Independentemente da causa que leva à procura de ajuda profissional, o bastonário da Ordem dos Psicólogos, Telmo Mourinho Baptista, acredita que, ao contrário do que acontece noutros países com níveis de vida mais elevados, em Portugal quem vai ao psicólogo é porque precisa mesmo. “O nosso nível de vida não dá para que se faça da ida ao psicólogo um capricho, quem vai é mesmo porque acha necessário”, resume.

Antidepressivos em máximos Estima-se que um em cada cinco portugueses sofra de problemas de saúde mental, mas o bastonário acredita que estamos longe de ter esse número de pessoas com o devido acompanhamento. “Se por um lado não temos psicólogos em quantidade suficiente, por outro, a crise afasta a população dos consultórios ou faz com que interrompam tratamentos a meio.” Para as duas realidades, Telmo Mourinho Baptista apresenta números: Portugal tem um psicólogo para 16 638 portugueses, quando o rácio recomendado é de um por cinco mil. Para provar os efeitos da crise na saúde mental, o bastonário lembra um estudo da DECO, segundo o qual existe ainda uma grande fatia de portugueses a ficar-se pela ajuda do médico de família, em alternativa à consulta com um psicólogo.

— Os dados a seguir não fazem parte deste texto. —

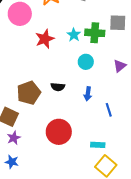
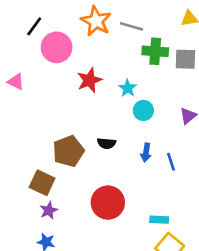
green cross: (95, 33) -> (155, 51), moved
cyan star: (74, 35) -> (128, 88), moved
blue line: (109, 110) -> (171, 162), moved

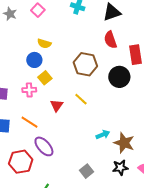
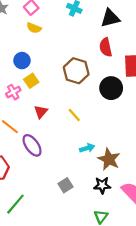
yellow semicircle: (44, 44) -> (34, 28), moved
pink cross: (29, 90) -> (13, 92), turned -32
yellow line: (81, 99) -> (74, 115), moved
purple ellipse: (44, 146) -> (32, 145), moved

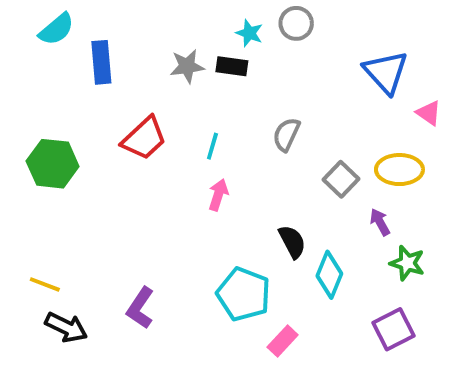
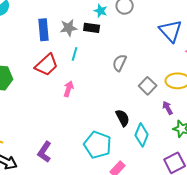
blue rectangle: (101, 62) -> (44, 30), moved
cyan line: (212, 146) -> (75, 54), moved
pink arrow: (218, 195) -> (69, 89), moved

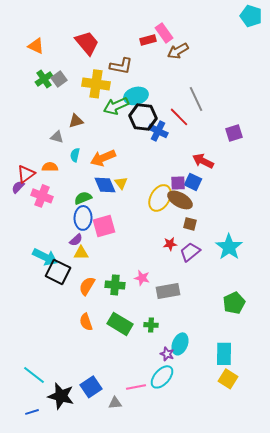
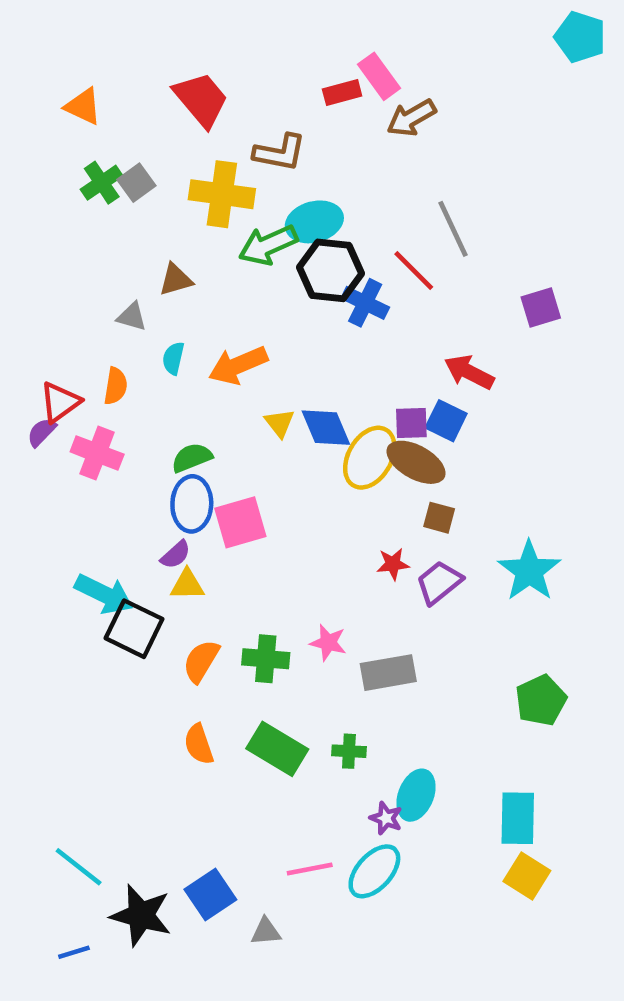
orange semicircle: (50, 167) -> (116, 386), turned 98
blue diamond: (105, 185) -> (326, 428), moved
pink line: (136, 387) -> (310, 869), moved

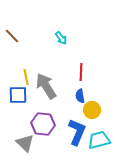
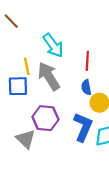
cyan arrow: (61, 38) -> (53, 45), moved, size x1.6

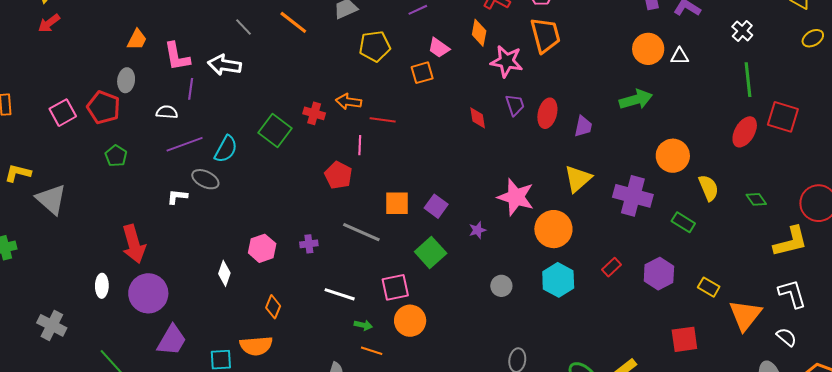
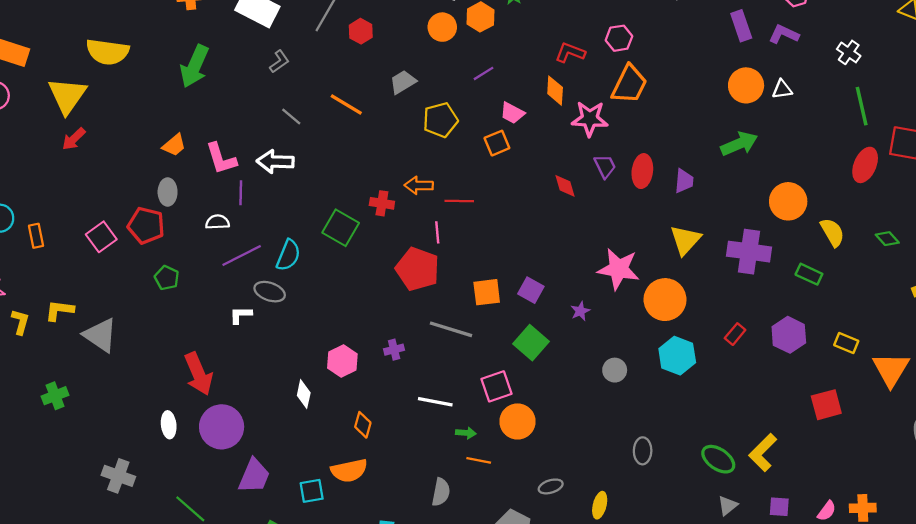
orange trapezoid: (545, 35) -> (629, 84), turned 48
orange trapezoid: (137, 40) -> (174, 145), turned 30
red pentagon: (338, 175) -> (418, 269), size x1.4

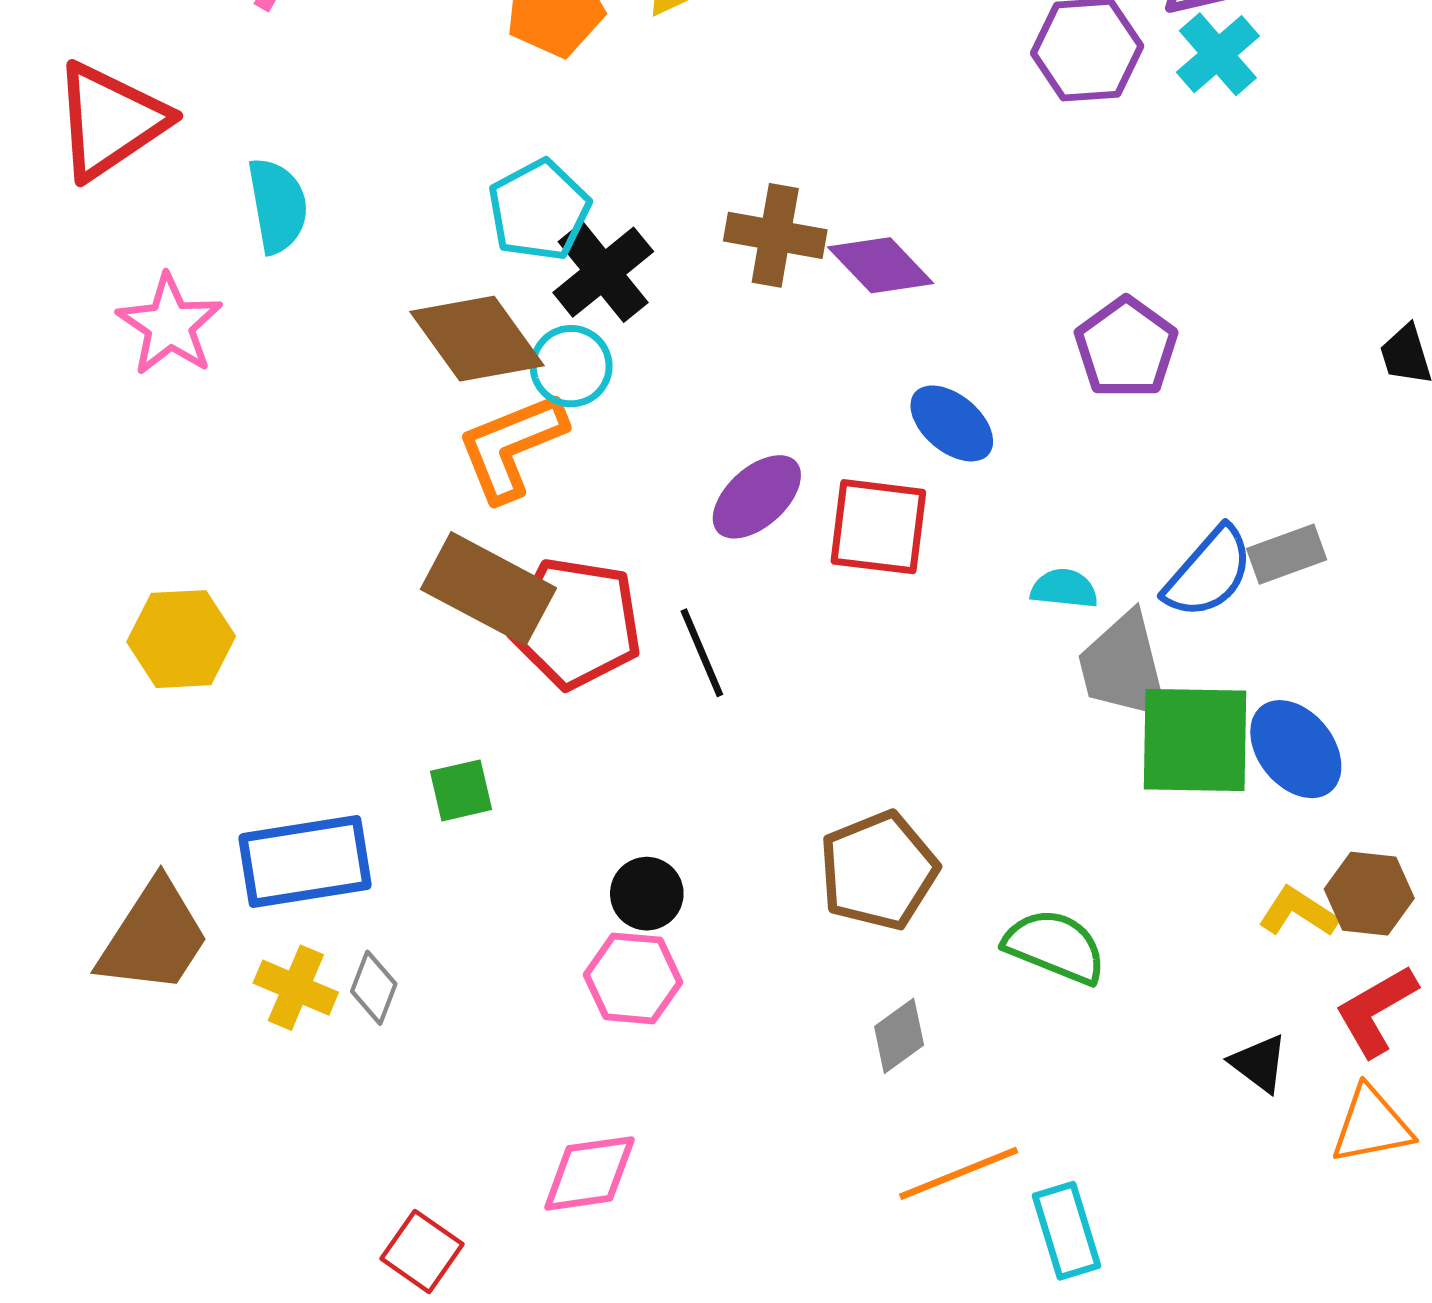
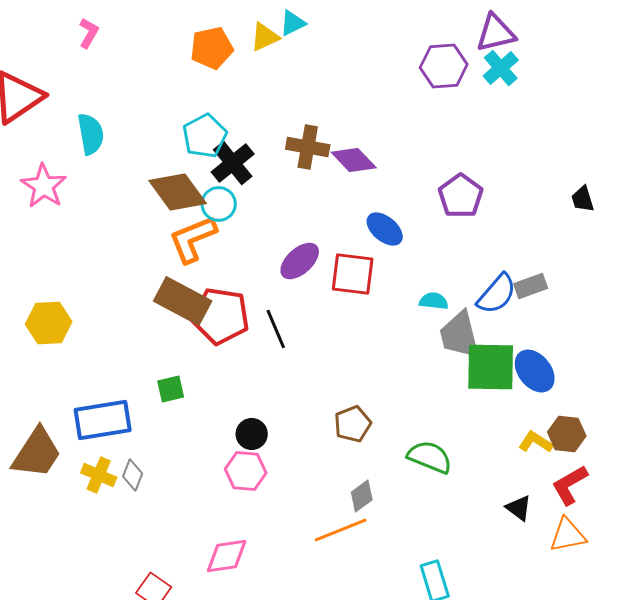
brown pentagon: (878, 871) -> (353, 424), size x0.7
orange line: (959, 1173) -> (341, 530), moved

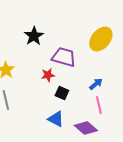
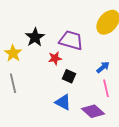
black star: (34, 36) -> (35, 37), moved

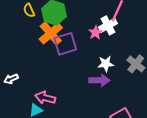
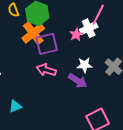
purple arrow: (99, 80) -> (78, 81), turned 30
pink arrow: (45, 98) -> (46, 70), moved

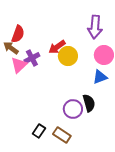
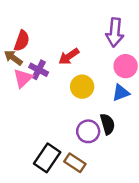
yellow circle: (68, 56) -> (82, 87), moved
purple cross: (32, 58) -> (39, 70), turned -35
black rectangle: (39, 131) -> (47, 158), size x1.6

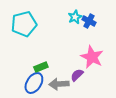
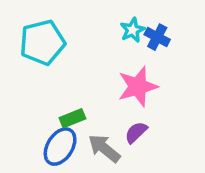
pink star: (92, 57) -> (138, 86), moved, turned 30
gray arrow: (59, 84) -> (104, 148), turned 42

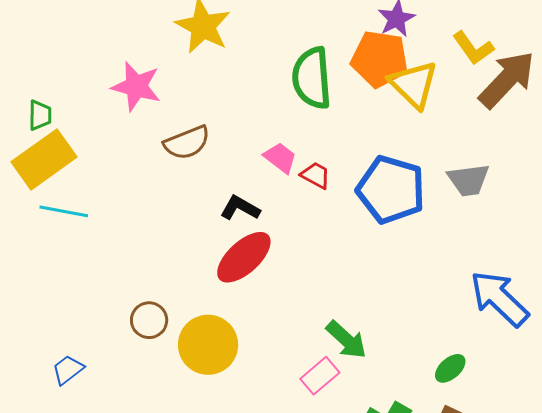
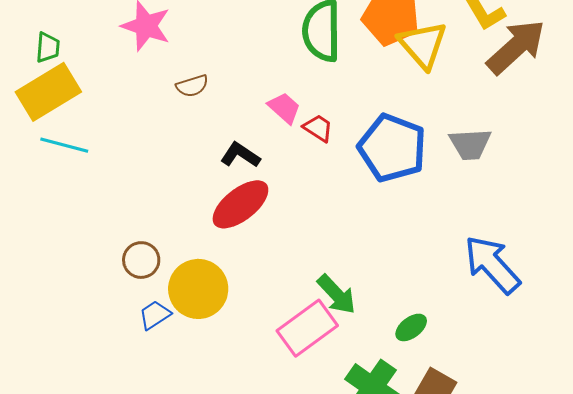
brown semicircle: (187, 143) -> (192, 86), size x0.7
green ellipse: (450, 368) -> (411, 327), moved
blue trapezoid: (68, 370) -> (155, 315), moved
pink rectangle: (320, 376) -> (307, 328), size x1.5

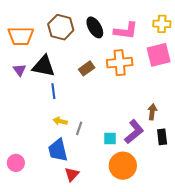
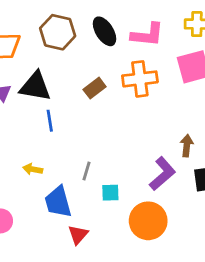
yellow arrow: (60, 121) -> (33, 169), moved
cyan square: (110, 139) -> (110, 193), moved

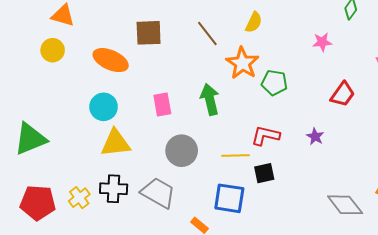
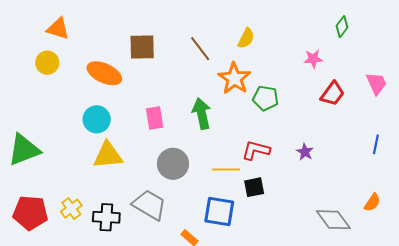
red trapezoid: (343, 94) -> (332, 94), moved
black cross: (114, 189) -> (106, 217), moved

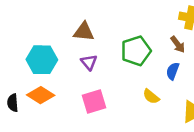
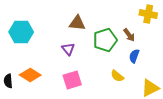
brown triangle: (84, 32) -> (77, 23), moved
brown arrow: (178, 44) -> (129, 35), moved
cyan hexagon: (42, 60) -> (21, 32), moved

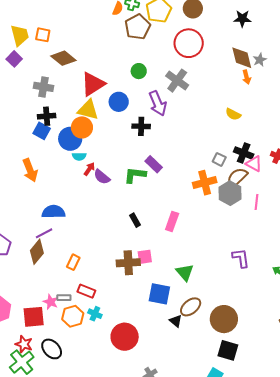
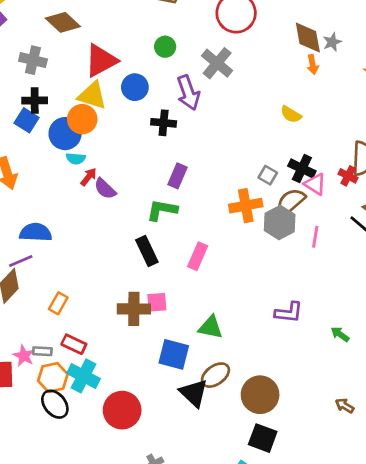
purple rectangle: (154, 164) -> (177, 176), turned 66
green L-shape: (135, 175) -> (162, 210), moved
black rectangle: (135, 220) -> (147, 251), size x1.5
purple L-shape: (241, 258) -> (289, 312), turned 100
green triangle: (185, 272) -> (211, 327), turned -42
cyan cross: (95, 314) -> (84, 376), size x1.6
black triangle: (176, 321) -> (194, 393), size x1.6
black ellipse: (52, 349) -> (55, 404), moved

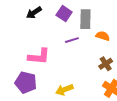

A falta de uma consulta especializada e a procura por uma solução imediata, são apontadas pelo bastonário como as principais razões para que Portugal se mantenha à frente na venda de antidepressivos. Só no ano passado, foram vendidas nas farmácias 8,5 milhões de embalagens, o que dá uma média de 23 mil caixas por dia. 

Segundo escreveu o “Diário de Notícias” em Abril último, as depressões e a ansiedade são os problemas que mais afectam a saúde mental dos portugueses e as principais queixas dos pacientes centram-se no desemprego, seja do próprio ou seus familiares, a emigração dos filhos, que deixa os mais velhos numa situação mais frágil e depressiva, e a falta de esperança no futuro.

“Tens uma dor no braço e tomas um Ben-u-ron, tens uma dor na alma e tomas um ansiolítico”, ironiza Cristina Cardoso, aproveitando para lembrar que, apesar do alívio ser imediato, “o foco do problema não é trabalhado nem compreendido”. 

Apesar de acreditar que há pessoas que deviam ser acompanhadas e não o são – “ou por falta de à-vontade em falar com um médico, ou por falta de conhecimentos, ou mesmo por falta de dinheiro” – a psicóloga clínica está convencida que uma boa rede social podia evitar algumas idas ao médico. “Quando as pessoas têm bons amigos, uma rede familiar estável e uma vida social preenchida, a vida ganha significado. Quando isso não acontece, acabam por recorrer ao psicólogo por se sentirem sozinhas”, conclui.